As data sharing will play a crucial role in ensuring interoperability, major battery providers will be encouraged to sign data-sharing agreements to provide information on battery health and performance, and to enable more flexibility for consumers through peer-to-peer roaming networks. Furthermore, to ensure seamless and streamlined tracking and monitoring of swappable batteries throughout their lifecycles, the policy proposes to assign a unique identification number (UIN) to each battery at the manufacturing stage. A UIN number will also be assigned to each battery swapping station. Battery swapping stations are proposed to be set up at multiple, diverse locations such as malls, retail fuel outlets, public parking areas and local general stores. Moreover, to ensure battery safety, swappable batteries will be equipped with advanced features such as internet of things-based battery monitoring systems and remote monitoring and immobilisation capabilities. A rigorous testing protocol will also be adopted to avoid any unwanted temperature rise at the electrical interface. Further, the policy covers steps for recycling of batteries at the end of their life cycles. Once finalised, the policy will be implemented for the development of battery swapping networks in all metropolitan cities with a population of more than 4 million under the first phase, and major cities, such as state capitals, with a of population more than 0.5 million under the second phase.

Extracted data entries —
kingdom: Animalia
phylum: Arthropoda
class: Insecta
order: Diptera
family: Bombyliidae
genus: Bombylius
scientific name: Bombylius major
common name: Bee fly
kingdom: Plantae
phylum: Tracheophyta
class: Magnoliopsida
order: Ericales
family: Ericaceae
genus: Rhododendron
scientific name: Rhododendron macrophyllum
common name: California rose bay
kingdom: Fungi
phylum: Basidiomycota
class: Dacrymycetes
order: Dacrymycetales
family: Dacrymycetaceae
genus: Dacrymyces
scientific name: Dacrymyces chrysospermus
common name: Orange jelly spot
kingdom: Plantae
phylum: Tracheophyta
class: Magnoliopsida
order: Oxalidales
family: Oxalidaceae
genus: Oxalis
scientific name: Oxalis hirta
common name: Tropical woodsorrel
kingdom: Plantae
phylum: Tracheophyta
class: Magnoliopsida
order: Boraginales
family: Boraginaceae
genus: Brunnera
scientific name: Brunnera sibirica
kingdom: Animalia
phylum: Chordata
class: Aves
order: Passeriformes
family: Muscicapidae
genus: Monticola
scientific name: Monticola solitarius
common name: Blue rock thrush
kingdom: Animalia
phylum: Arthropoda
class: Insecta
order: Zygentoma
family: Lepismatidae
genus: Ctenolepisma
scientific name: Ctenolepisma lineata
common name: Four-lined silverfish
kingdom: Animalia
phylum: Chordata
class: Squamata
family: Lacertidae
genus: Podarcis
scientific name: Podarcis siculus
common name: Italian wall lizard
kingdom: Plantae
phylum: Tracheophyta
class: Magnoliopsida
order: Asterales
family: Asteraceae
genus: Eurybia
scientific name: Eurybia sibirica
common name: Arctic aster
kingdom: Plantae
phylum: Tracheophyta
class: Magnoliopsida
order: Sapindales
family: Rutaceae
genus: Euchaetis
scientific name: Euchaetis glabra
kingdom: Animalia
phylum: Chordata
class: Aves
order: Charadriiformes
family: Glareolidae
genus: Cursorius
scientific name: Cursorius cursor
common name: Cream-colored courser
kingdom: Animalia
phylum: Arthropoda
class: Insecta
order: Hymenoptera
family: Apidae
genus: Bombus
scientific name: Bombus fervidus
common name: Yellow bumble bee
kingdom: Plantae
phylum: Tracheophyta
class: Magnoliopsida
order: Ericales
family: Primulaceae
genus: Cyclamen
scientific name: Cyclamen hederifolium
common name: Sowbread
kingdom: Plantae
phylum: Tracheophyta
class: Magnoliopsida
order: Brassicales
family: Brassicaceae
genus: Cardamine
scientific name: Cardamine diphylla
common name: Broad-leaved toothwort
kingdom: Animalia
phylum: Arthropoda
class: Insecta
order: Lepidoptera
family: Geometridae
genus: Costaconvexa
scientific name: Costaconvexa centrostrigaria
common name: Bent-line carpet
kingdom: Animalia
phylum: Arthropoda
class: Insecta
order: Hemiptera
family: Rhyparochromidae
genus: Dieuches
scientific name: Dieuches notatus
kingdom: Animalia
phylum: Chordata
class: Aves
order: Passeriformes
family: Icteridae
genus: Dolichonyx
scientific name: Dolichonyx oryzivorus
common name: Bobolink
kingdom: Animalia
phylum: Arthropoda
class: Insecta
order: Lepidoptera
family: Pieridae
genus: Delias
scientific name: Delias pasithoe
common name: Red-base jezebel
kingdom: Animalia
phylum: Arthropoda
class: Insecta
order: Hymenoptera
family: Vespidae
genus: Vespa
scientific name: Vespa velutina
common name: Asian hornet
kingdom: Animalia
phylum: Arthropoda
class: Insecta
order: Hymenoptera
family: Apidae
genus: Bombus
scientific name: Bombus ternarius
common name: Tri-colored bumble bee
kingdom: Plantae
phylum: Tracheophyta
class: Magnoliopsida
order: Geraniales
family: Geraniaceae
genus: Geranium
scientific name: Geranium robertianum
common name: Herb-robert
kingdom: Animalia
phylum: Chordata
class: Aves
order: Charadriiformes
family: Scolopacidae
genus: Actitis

REQUEST 1 —
Using the battery swapping passage, answer these questions:
(a) What is assigned to each battery at the manufacturing stage?
(b) Which locations are named for battery swapping stations?
(c) What population must a metropolitan city exceed to be covered in the first phase?
REQUEST 2 — Carry the battery swapping passage on from its final sentence.
The rows have no connection to the battery swapping passage.

RESPONSE 1 —
(a) A unique identification number (UIN).
(b) Malls, retail fuel outlets, public parking areas and local general stores.
(c) More than 4 million.

RESPONSE 2 —
Promoting battery swapping for EVs is a welcome step in India’s journey to net zero emissions. Battery swapping offers key advantages over traditional batteries: it is time efficient and costs less. Yet, as the industry is still at the nascent stage, several challenges lie ahead. As the demand for EVs is rising, different business models and battery designs are being explored. Therefore, achieving standardisation may be a time-consuming process and a “one size fits all” approach may not be fruitful. Also, as the demand for EVs is not yet fully established in the market, the initial cost of investment in battery swapping technology and stations may be very high. Without adequate and appropriate financial and regulatory incentives, private players may not be willing to take the initial risk involved.
Nevertheless, with the right implementation of the draft policy, there is immense potential for establishing a full-fledged battery swapping ecosystem in India, especially given the rising penetration of electric three-wheelers across metropolitan cities.